Defining cyber-resilience in a complex threat landscape

Cyber-resilience is rapidly becoming a critical component of a robust cybersecurity posture as it ensures organisations have access to tools and responses at speed.

Exploitation, hack, phish, ransomware, risk. The cybersecurity threat landscape remains challenging with increasingly sophisticated attacks that are costing companies time, money and reputation. In its trend forecast for 2024, Gartner identified the need for increasingly agile and resilient security strategies so organisations can deftly combat risks that include an increased attack surface, digital supply chain attacks, and identity threat detection and response infrastructure vulnerabilities. Prioritising cyber-resilience is a strategic move for organisations wanting to take a more agile and responsive approach – Gartner’s survey found that 34% of companies are already on track to do so – but what does cyber-resilience actually mean?

Richard Frost, Head of Consulting at Armata, explained that there are different aspects to cyber-resilience: “Cyber-resilience is a balance of security factors that range from preventing attacks from happening through to helping resolve them. It is the way in which an organisation copes with an attack, gets online after an attack, and recovers from the disruptive impact of an attack.”
High availability, backup restores, clearly defined policies, redundant systems, attack mitigation, and well-managed lines of communication are all central elements of a resilient cybersecurity strategy. Companies need to know they have all the right tools in place to manage every facet of a cybersecurity attack.

“Every company is at risk of being attacked, and will be attacked – the time of believing that this is someone else’s problem has long gone,” continues Frost. “Resilience is understanding that the threat is outside the door and ensuring your business can detect attacks at speed, undertake active threat hunting to find potential vulnerabilities and risks, and to constantly assess systems to ensure nothing has already infiltrated the business.”

It’s also resilience that provides the organisation with a cushion that security solutions cannot deliver. Technology cannot keep up with the speed of threat evolution, particularly emergent technologies that are leveraging artificial intelligence (AI) or machine learning or automation tools to generate attacks. Solutions are evolving as quickly as the technologies with bolt-on offerings designed to mitigate and protect, but they are still facing an uphill battle. Resilience allows for the risk by preparing for the worst, putting companies on a solid foundation from which to manage threats and their successes.

“You want to build a security strategy that allows for you to factor in all the layers of security, from user behaviour anomalies through to threat detection and disruption mitigation,” continues Frost. “It’s become increasingly important that you can detect threats from within the business such as a disgruntled employee, or perhaps a user’s credentials being used in an unusual way which can indicate a potential hack or credential theft.”
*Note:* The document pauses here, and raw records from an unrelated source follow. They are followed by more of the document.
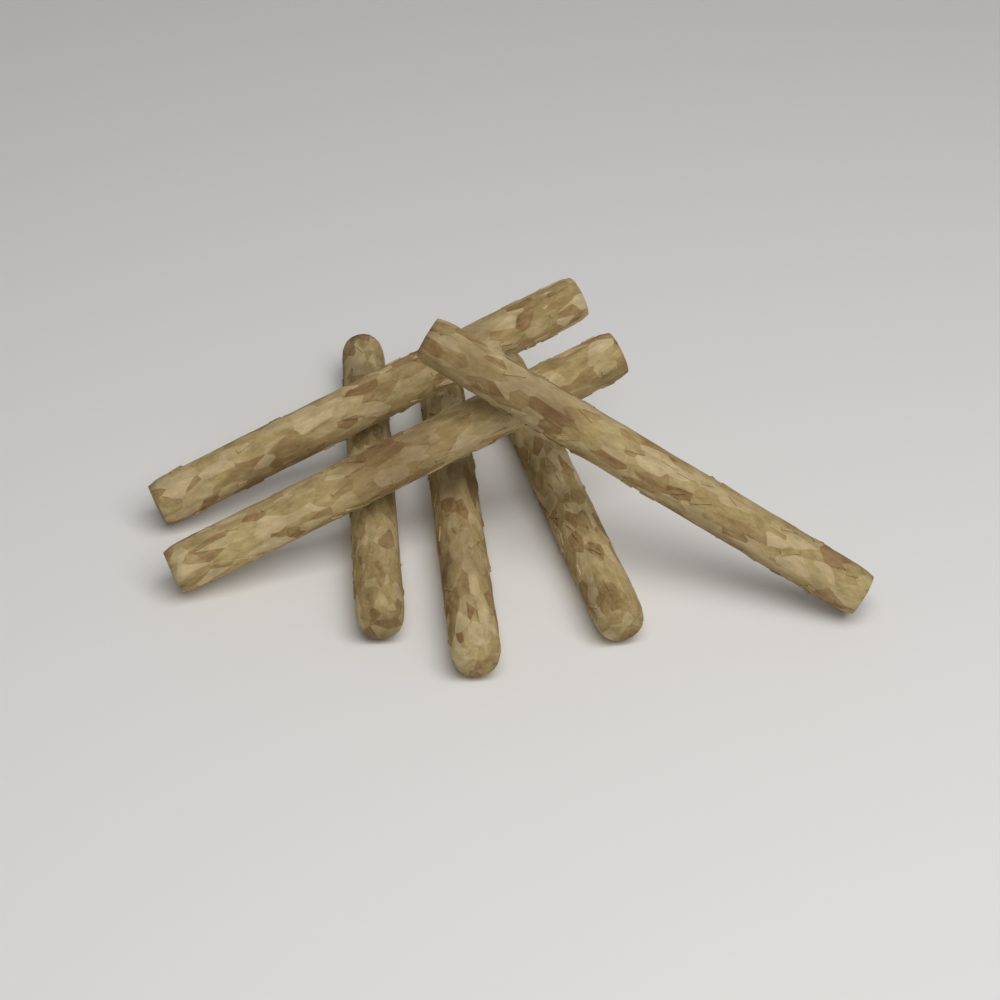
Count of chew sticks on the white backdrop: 6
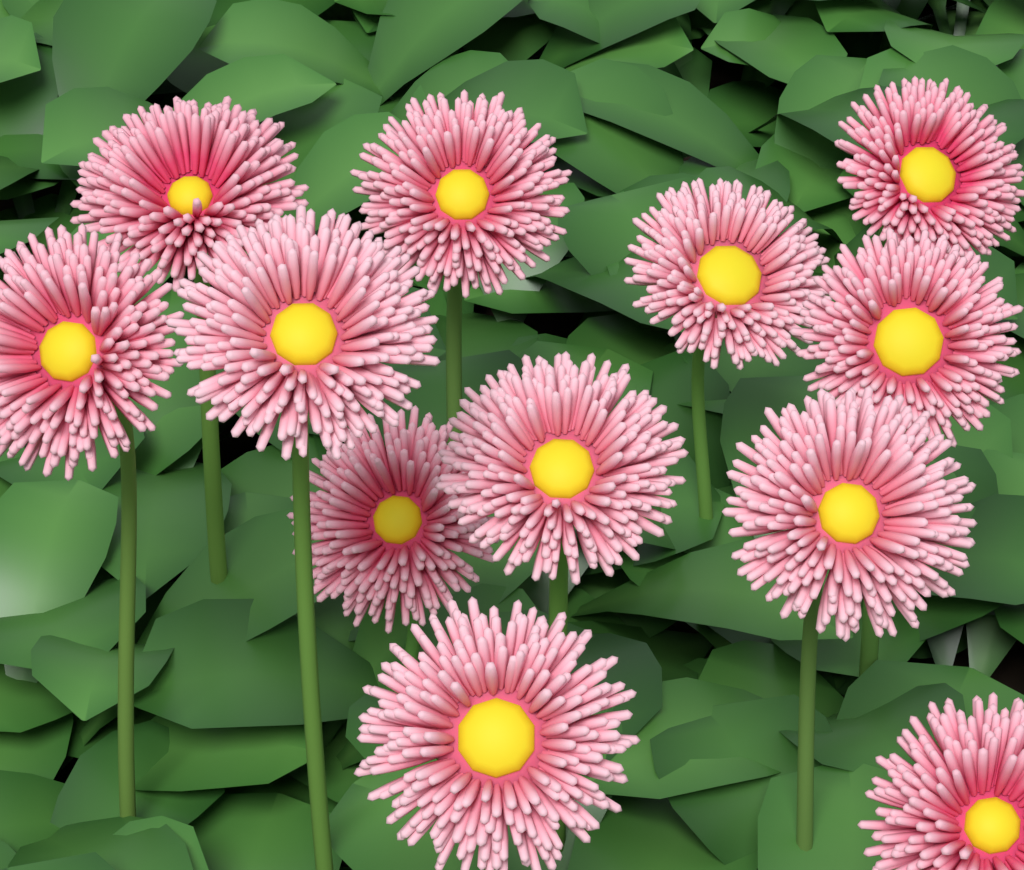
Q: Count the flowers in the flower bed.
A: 12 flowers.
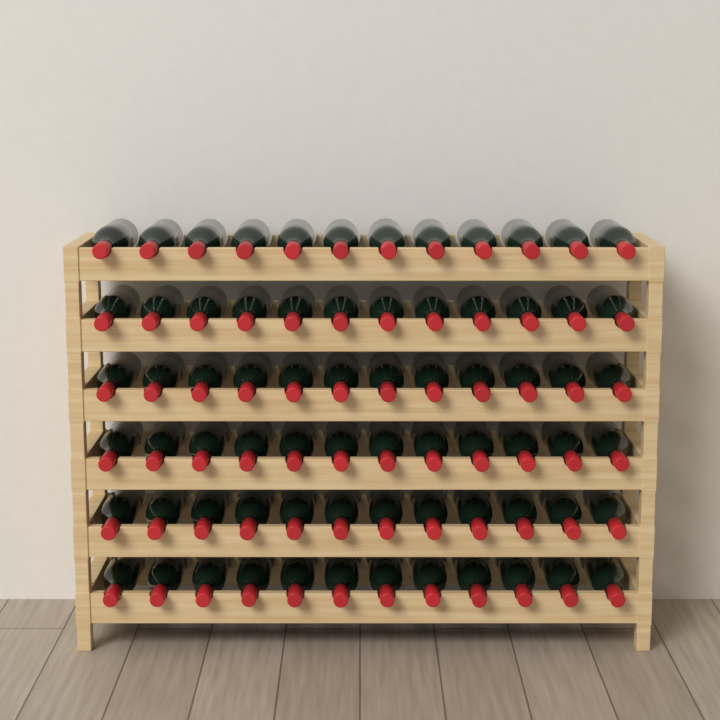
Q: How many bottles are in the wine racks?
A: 72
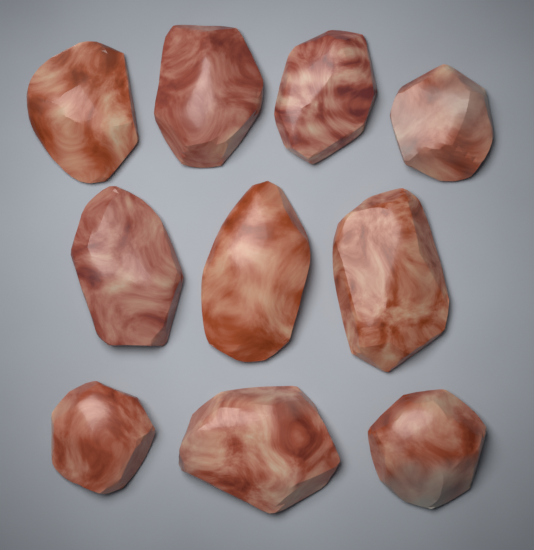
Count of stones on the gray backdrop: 10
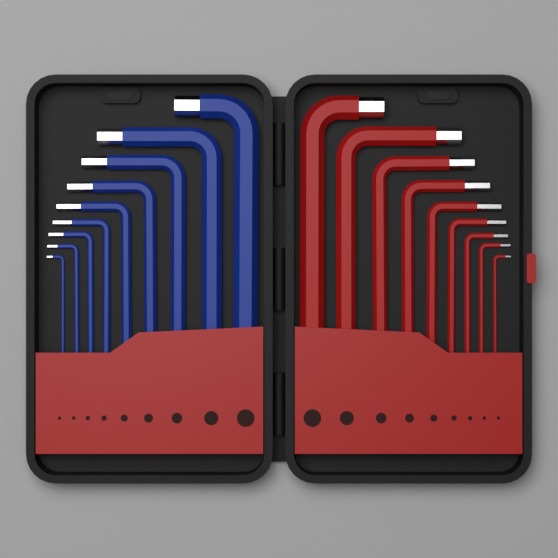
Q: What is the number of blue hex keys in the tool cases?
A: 9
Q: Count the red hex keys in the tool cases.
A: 9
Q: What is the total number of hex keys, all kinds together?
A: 18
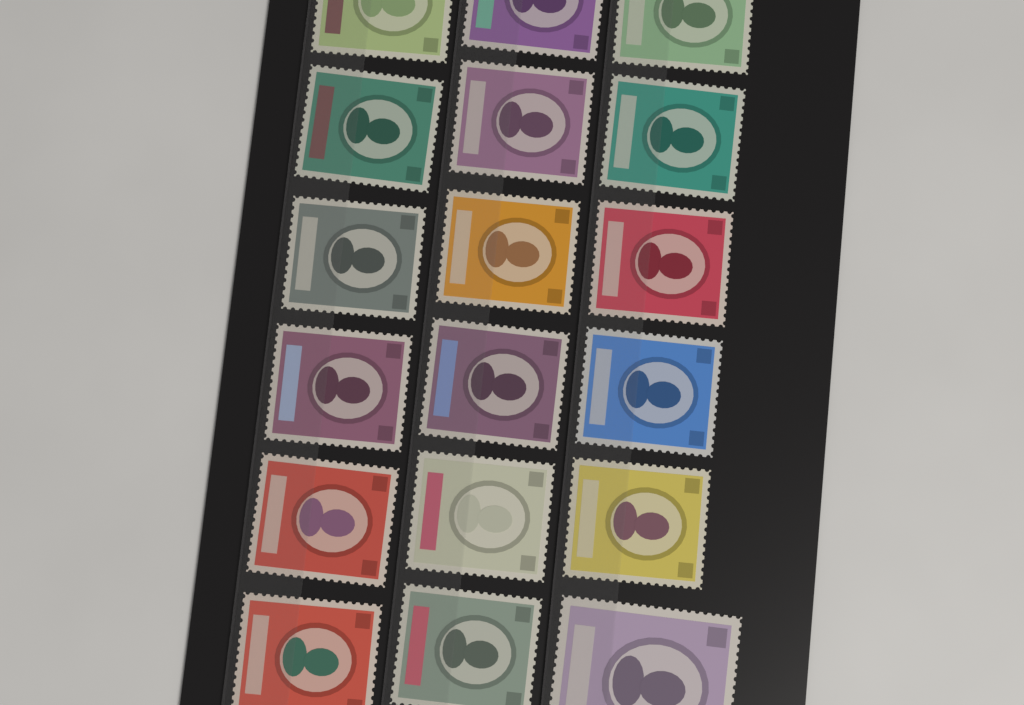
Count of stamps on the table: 18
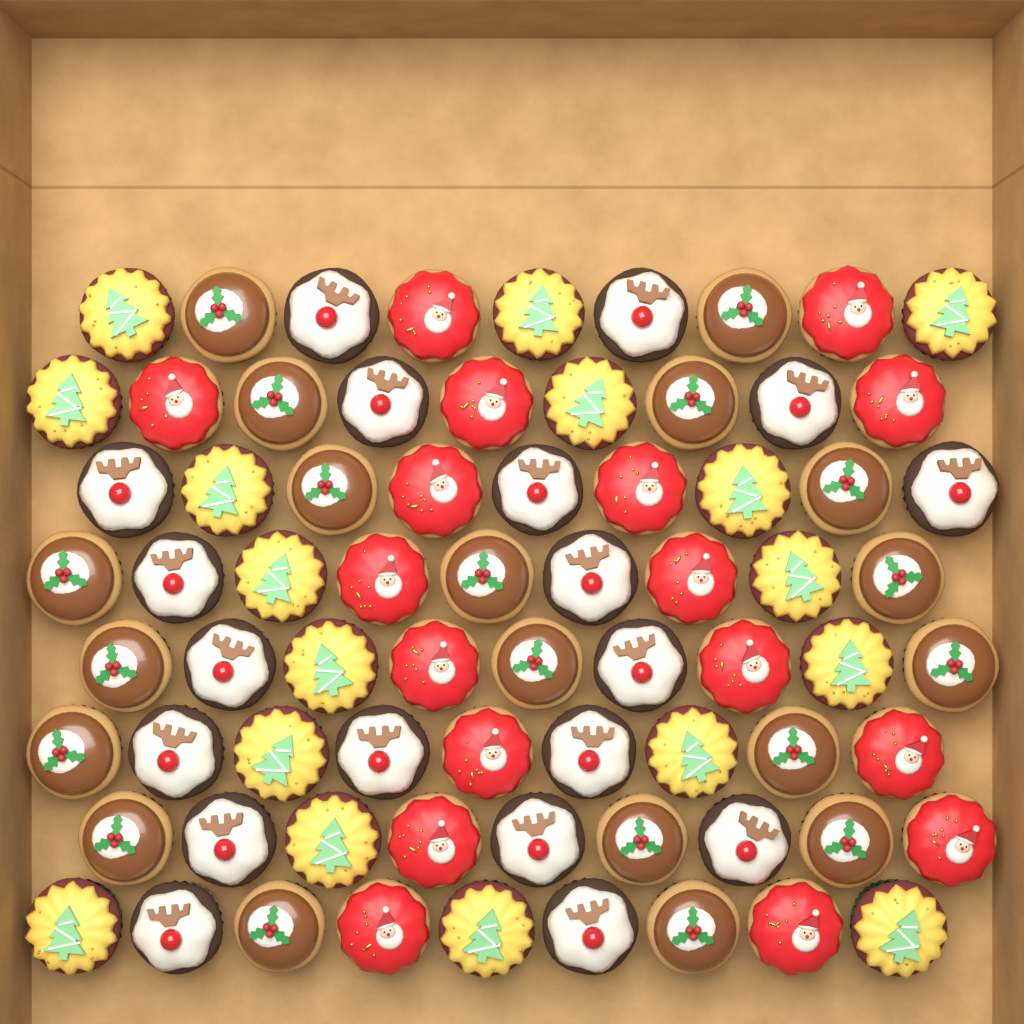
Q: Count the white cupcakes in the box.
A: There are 19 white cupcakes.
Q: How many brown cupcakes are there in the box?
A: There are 19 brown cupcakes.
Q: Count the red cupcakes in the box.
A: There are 17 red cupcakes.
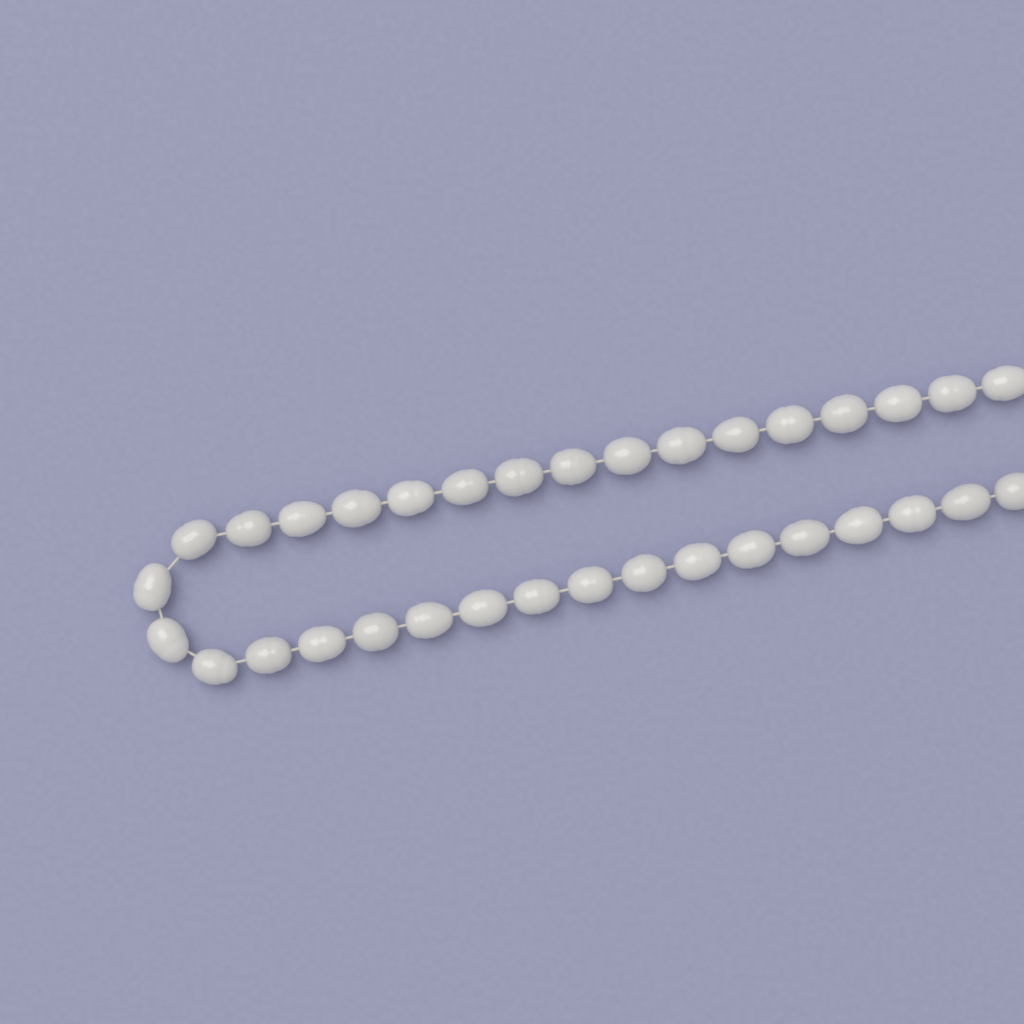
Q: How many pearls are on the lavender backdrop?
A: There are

The problem, however, for most companies is that resilience starts to look expensive. Buy this tool, no, buy that tool, no, get that one. It’s a solution stacked on top of a solution on top of a policy that ends up burdening the business rather than enhancing it. It is also a common issue, says Frost, because few companies want the risk of not having implemented that new technology just in case they end up with the cost of a hack down the line.

“The answer doesn’t lie in extensive expenses, it lies in creating a strategic security approach that rests on the foundations of awareness, detection and mitigation,” he concludes. “Focus on these core factors and build a security strategy that allows you to flex with the threats and resolve challenges as they arise. Managed security services are a solid investment as they ensure your systems have access to the best and the brightest, but so is constant user training and awareness alongside robust risk mitigation policies.”

Staying ahead of the threats is less about batting away the hacks within an increasingly complex and burdened ecosystem, and more about strategic resilience that focuses on your unique business posture and the solutions best suited to maintaining it.